[Data shown]

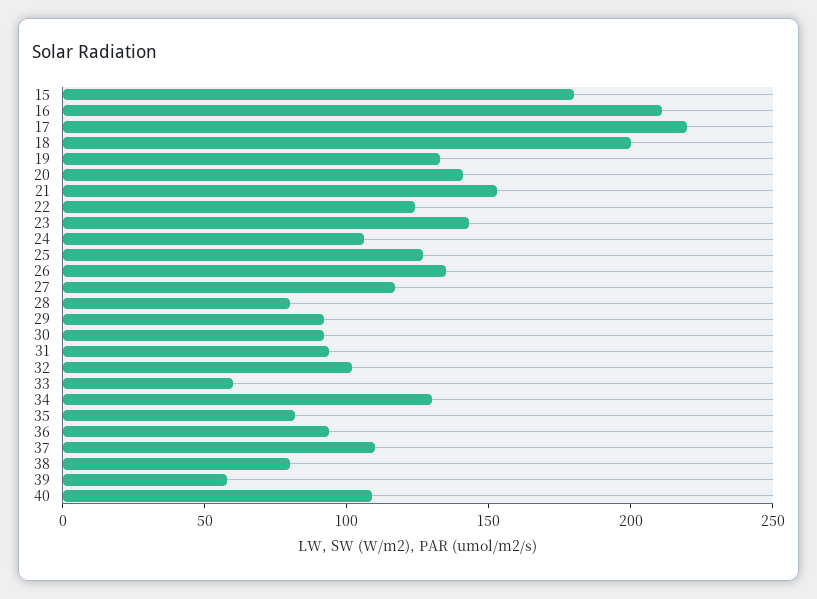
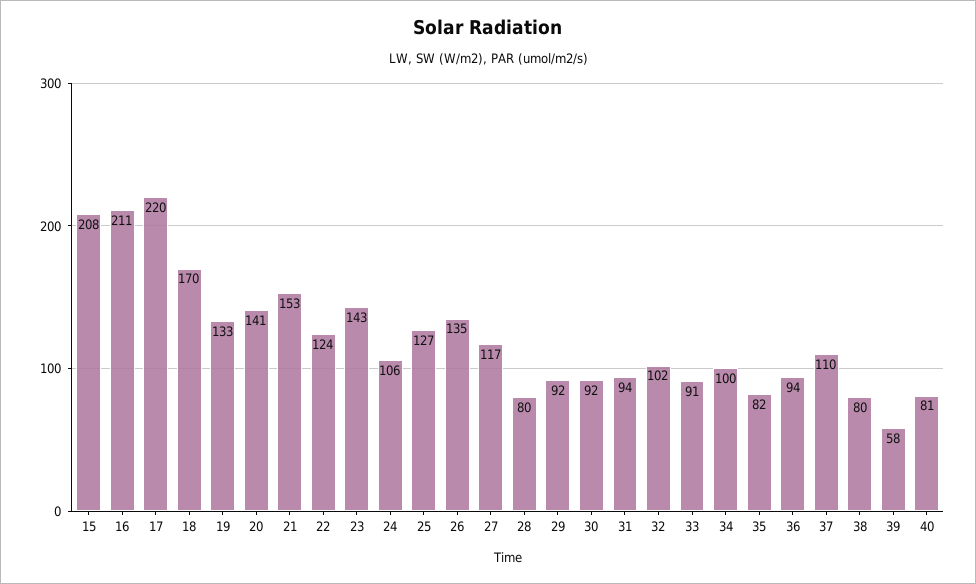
15: 180 -> 208
18: 200 -> 170
33: 60 -> 91
34: 130 -> 100
40: 110 -> 81

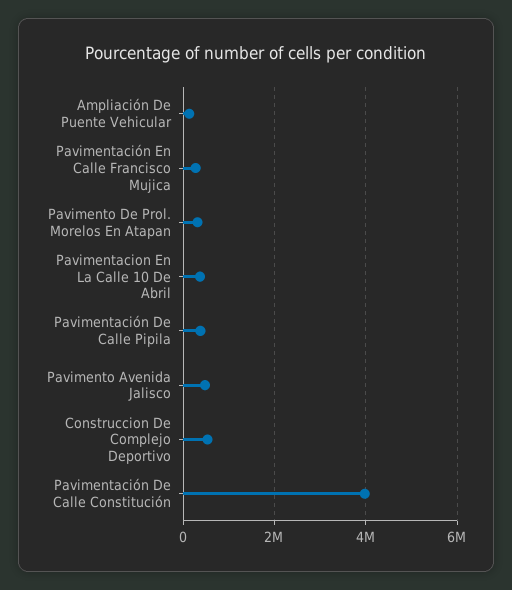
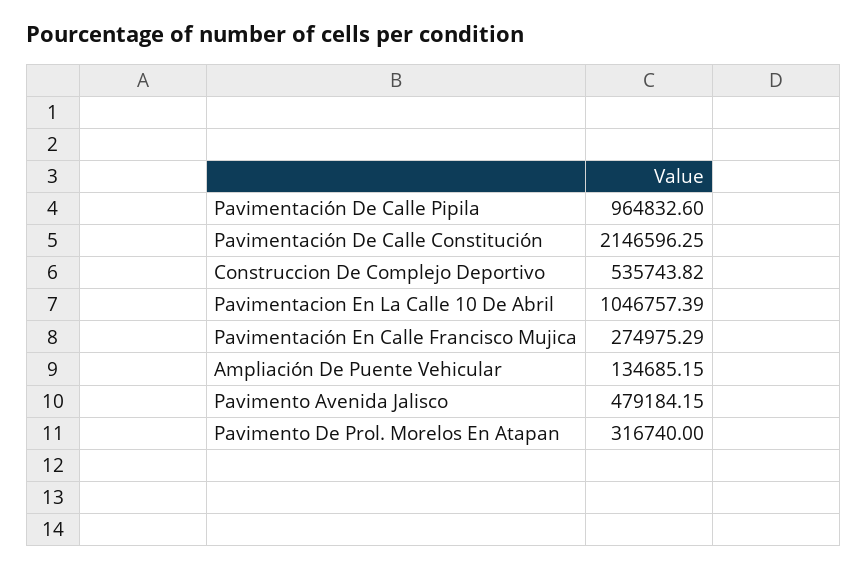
Pavimentacion En La Calle 10 De Abril: 400000 -> 1046757.39
Pavimentación De Calle Pipila: 400000 -> 964832.6
Pavimentación De Calle Constitución: 4000000 -> 2146596.25

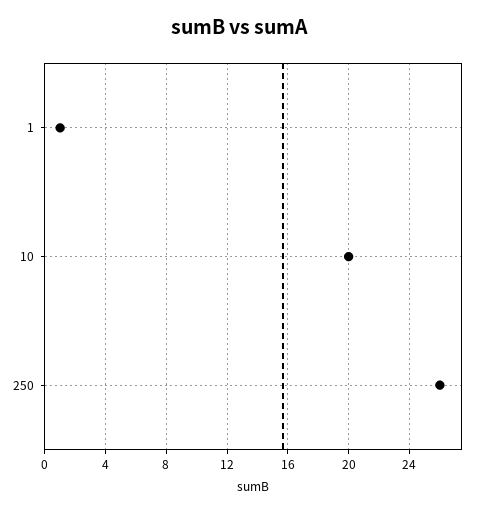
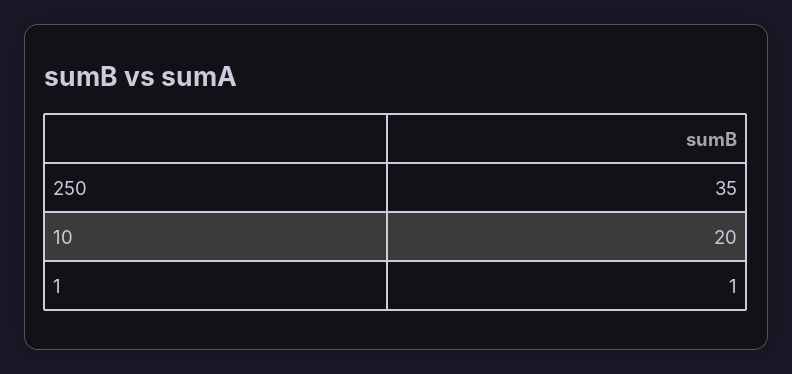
250: 26 -> 35

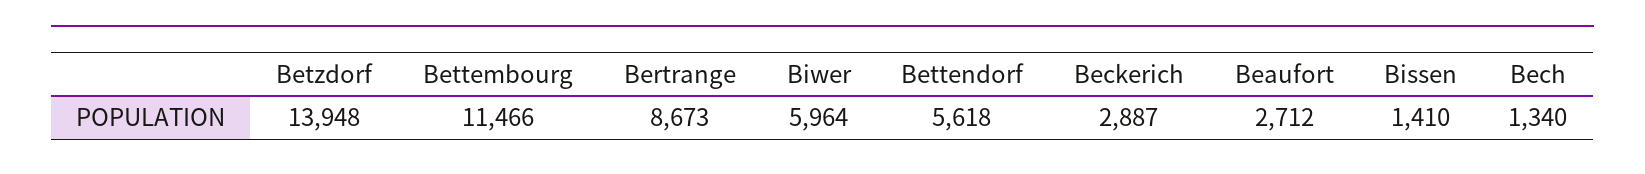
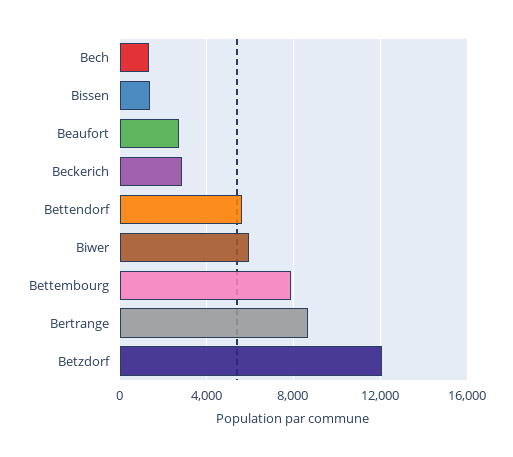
Betzdorf: 13948 -> 12000
Bettembourg: 11466 -> 8000

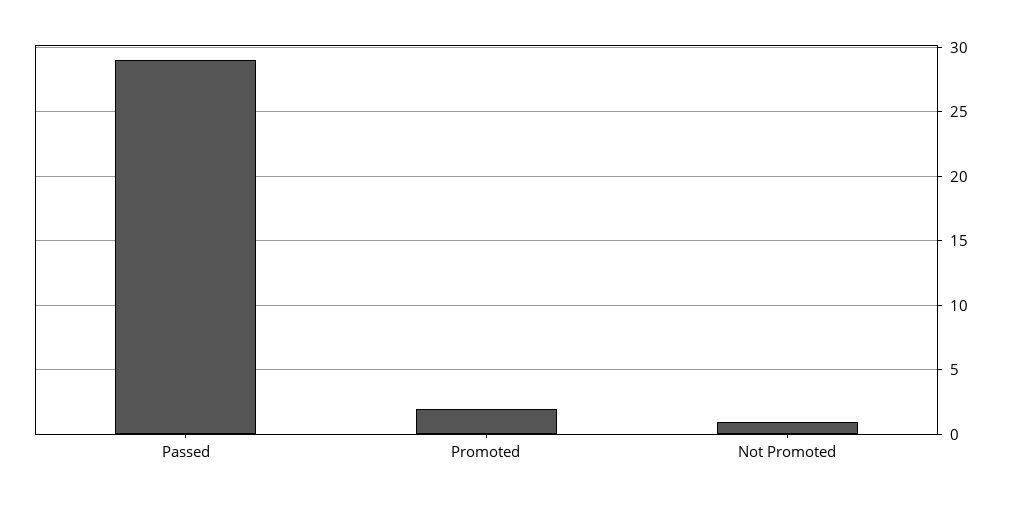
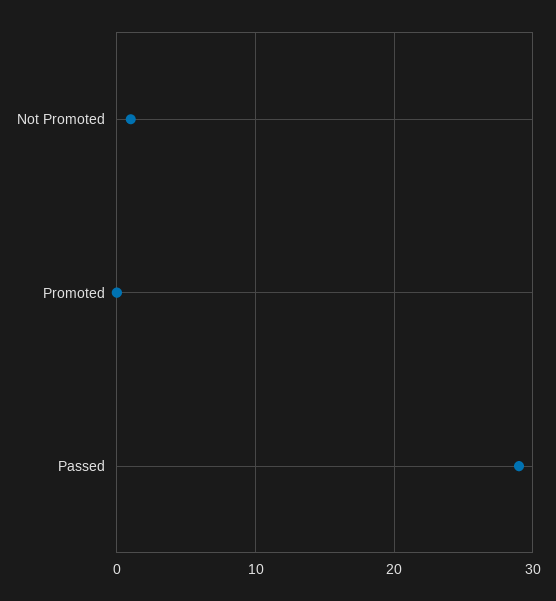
Promoted: 2 -> 0

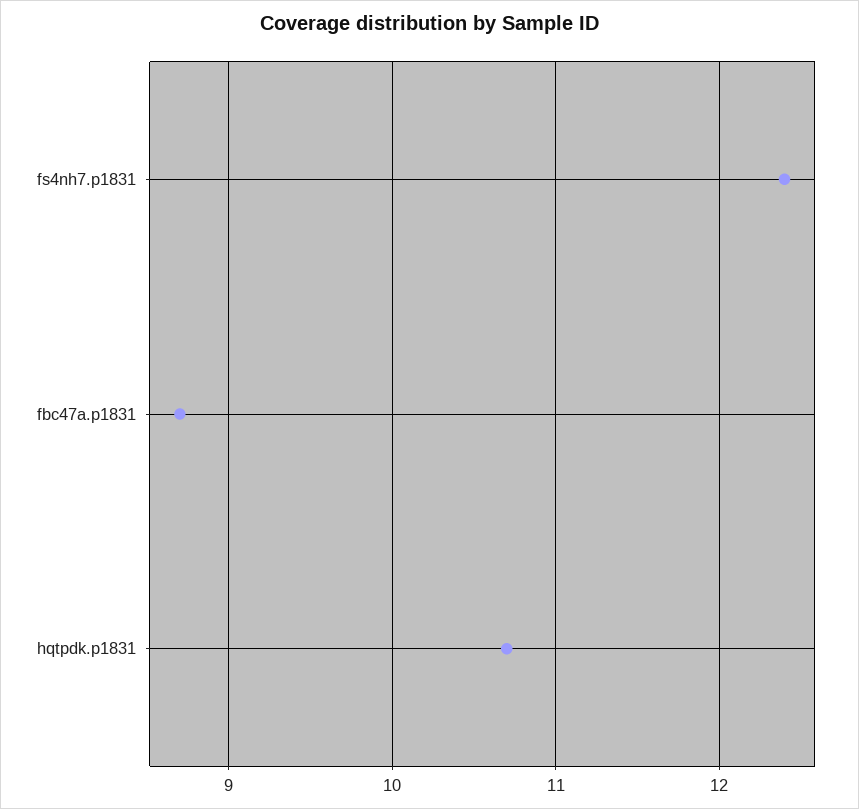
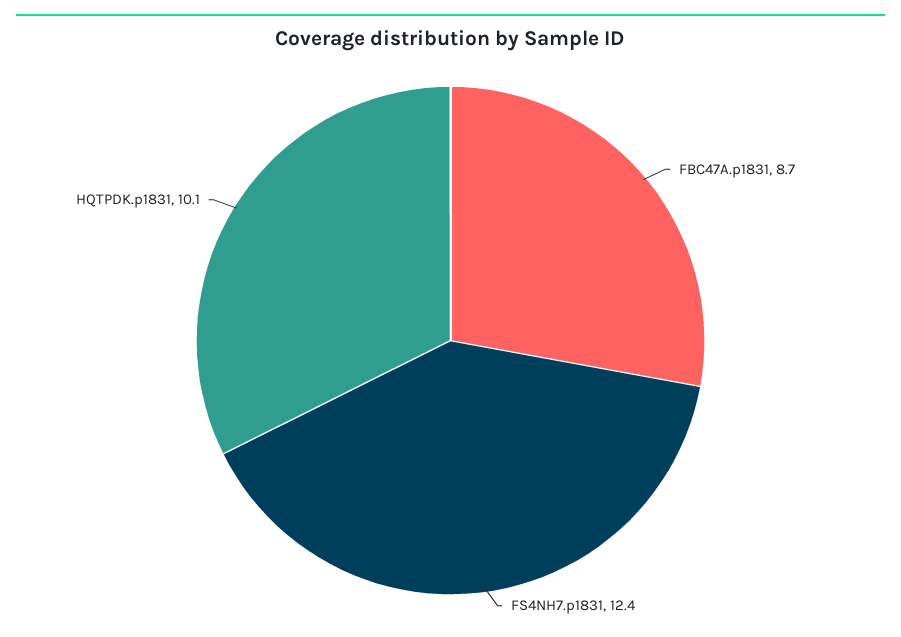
hqtpdk.p1831: 10.7 -> 10.1

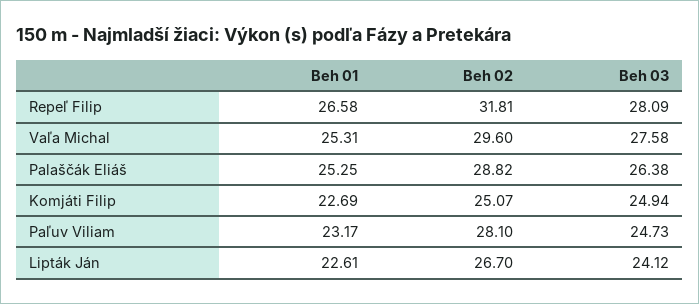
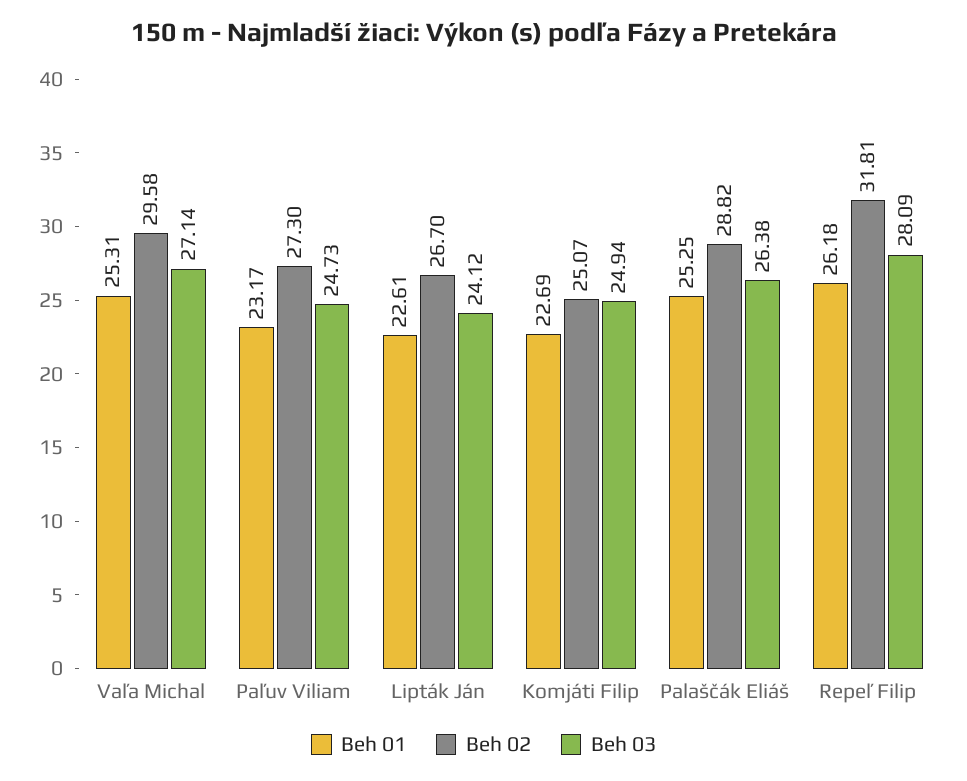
Beh 01, Repeľ Filip: 26.58 -> 26.18
Beh 02, Vaľa Michal: 29.6 -> 29.58
Beh 03, Vaľa Michal: 27.58 -> 27.14
Beh 02, Paľuv Viliam: 28.1 -> 27.3

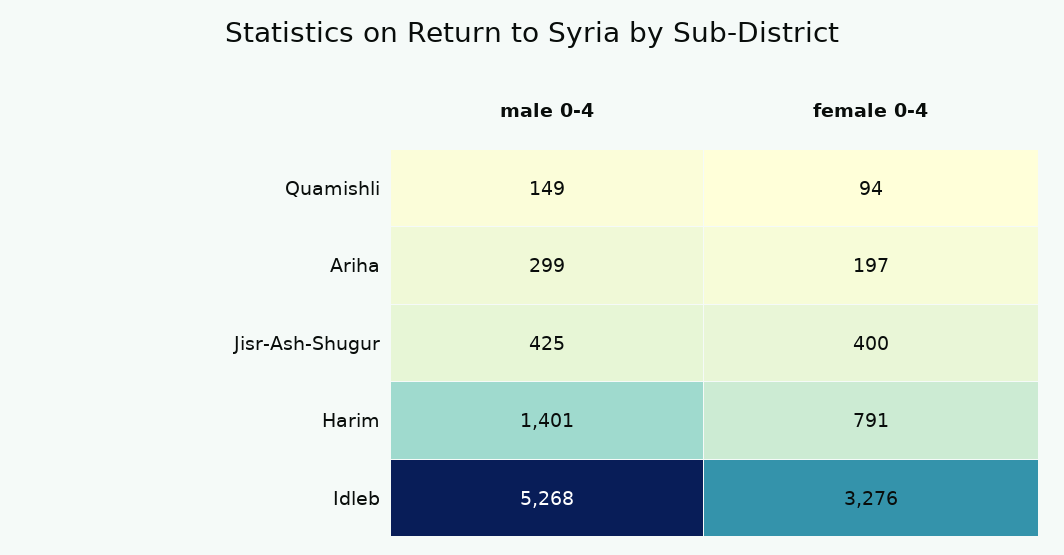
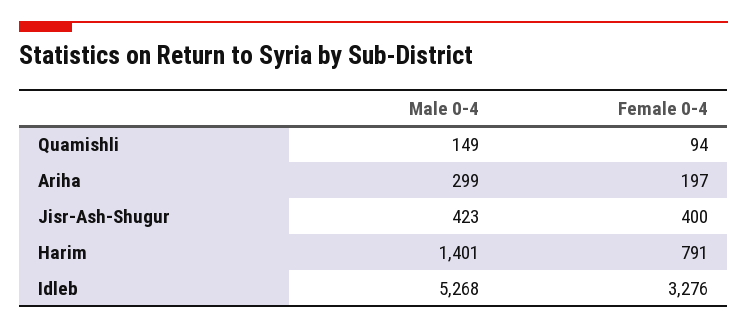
male 0-4, Jisr-Ash-Shugur: 425 -> 423

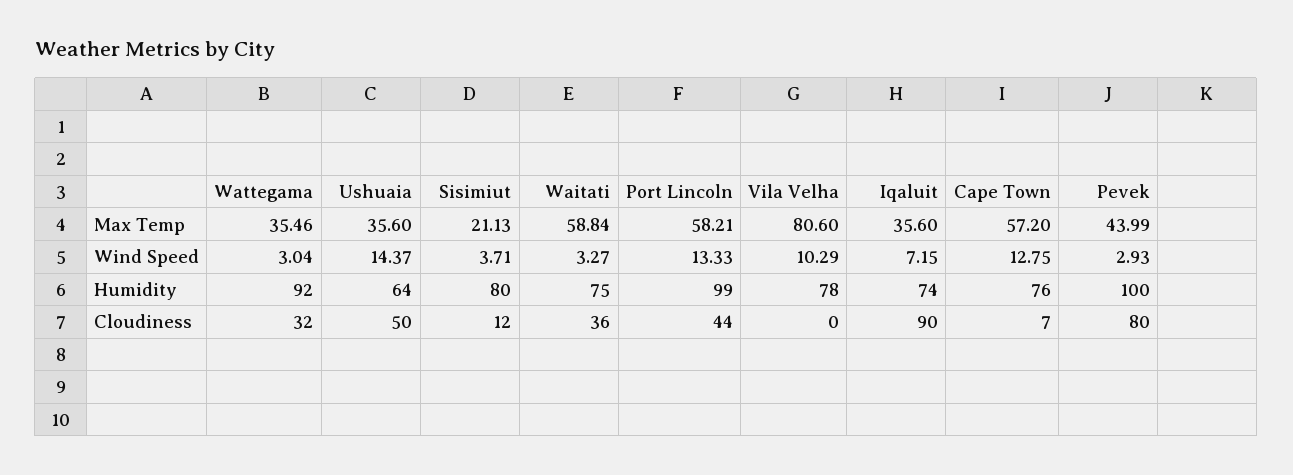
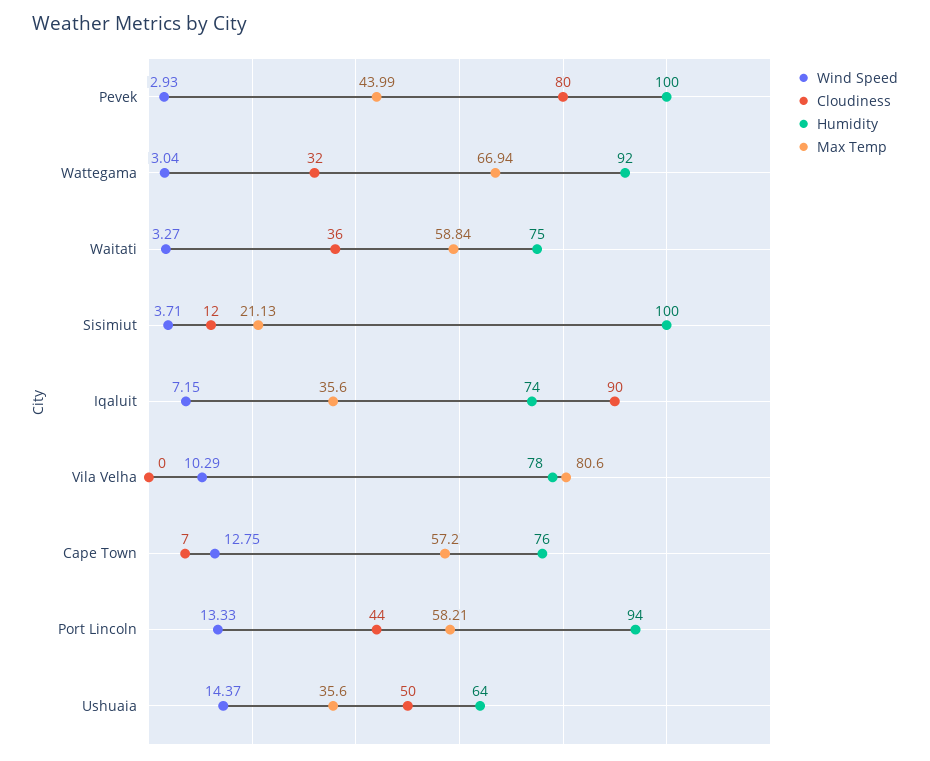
Max Temp, Wattegama: 35.46 -> 66.94
Humidity, Sisimiut: 80 -> 100
Humidity, Port Lincoln: 99 -> 94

[/Data shown]

**Your objective**
The word "Calle": say how many lines of the records hold it, and give nothing but the number.

**Task result**
3